Scouting was introduced in Bhutan in 1970. In July 1999, the Bhutan Scout Tshogpa, (Dzongkha: འབྲུག་ཨིསི་ཀའུཊ་ཚོགས་པ་) the coeducational Bhutan Scouts Association, was welcomed as a member of the World Organization of the Scout Movement at the 35th World Scout Conference in Durban, South Africa. Membership stood at 18,170 as of 2011.

Since 1995, Unit Leader Training courses were organized by the World Scout Bureau-Asia-Pacific Region with the assistance of the Bharat Scouts and Guides, Bangladesh Scouts, Pakistan Boy Scouts Association, the Scout Association of Japan, and the Canadian Scout Brotherhood Fund. 

Scouts from Bhutan participated in the 1998 World Jamboree in Chile, in the 20th World Scout Jamboree in Thailand and in the 21st World Scout Jamboree in the United Kingdom.

*WHAT THIS EXERCISE ASKS*
A. Write out the passage on Scouting in Bhutan between "Since 1995, Unit" and "the United Kingdom.", inclusive.
B. Answer these questions from the passage on Scouting in Bhutan.
(i) In what year was Scouting introduced in Bhutan?
(ii) Since what year have Unit Leader Training courses been organized by the World Scout Bureau-Asia-Pacific Region?
(iii) In which country was the 1998 World Jamboree held?
The items that come next have no part in any of this.

*DATA RECORDS*
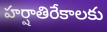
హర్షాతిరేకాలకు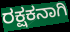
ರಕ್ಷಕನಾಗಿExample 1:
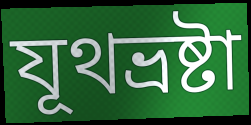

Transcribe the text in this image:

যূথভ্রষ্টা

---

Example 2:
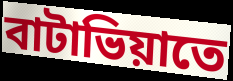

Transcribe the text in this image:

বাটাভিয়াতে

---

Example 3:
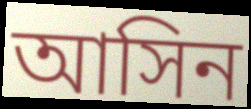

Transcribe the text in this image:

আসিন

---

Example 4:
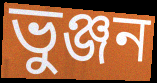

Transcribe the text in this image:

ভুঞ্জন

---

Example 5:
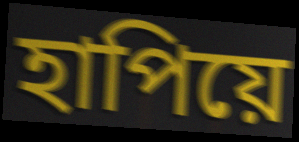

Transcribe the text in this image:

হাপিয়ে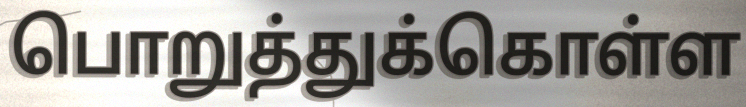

* * *

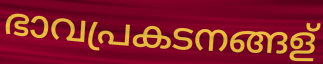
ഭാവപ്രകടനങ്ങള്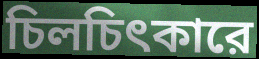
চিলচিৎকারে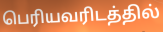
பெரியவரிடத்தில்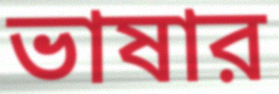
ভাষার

==

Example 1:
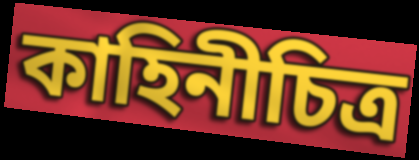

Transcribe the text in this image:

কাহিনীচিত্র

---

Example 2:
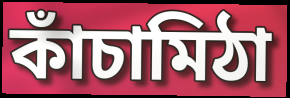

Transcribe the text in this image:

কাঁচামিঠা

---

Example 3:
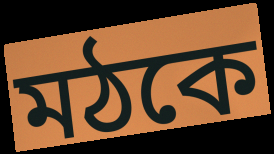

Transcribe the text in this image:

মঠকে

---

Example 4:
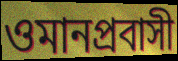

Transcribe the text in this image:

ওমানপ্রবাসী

*ANSWERS TO EACH TASK*
A.
Since 1995, Unit Leader Training courses were organized by the World Scout Bureau-Asia-Pacific Region with the assistance of the Bharat Scouts and Guides, Bangladesh Scouts, Pakistan Boy Scouts Association, the Scout Association of Japan, and the Canadian Scout Brotherhood Fund. 

Scouts from Bhutan participated in the 1998 World Jamboree in Chile, in the 20th World Scout Jamboree in Thailand and in the 21st World Scout Jamboree in the United Kingdom.

B.
(i) 1970
(ii) 1995
(iii) Chile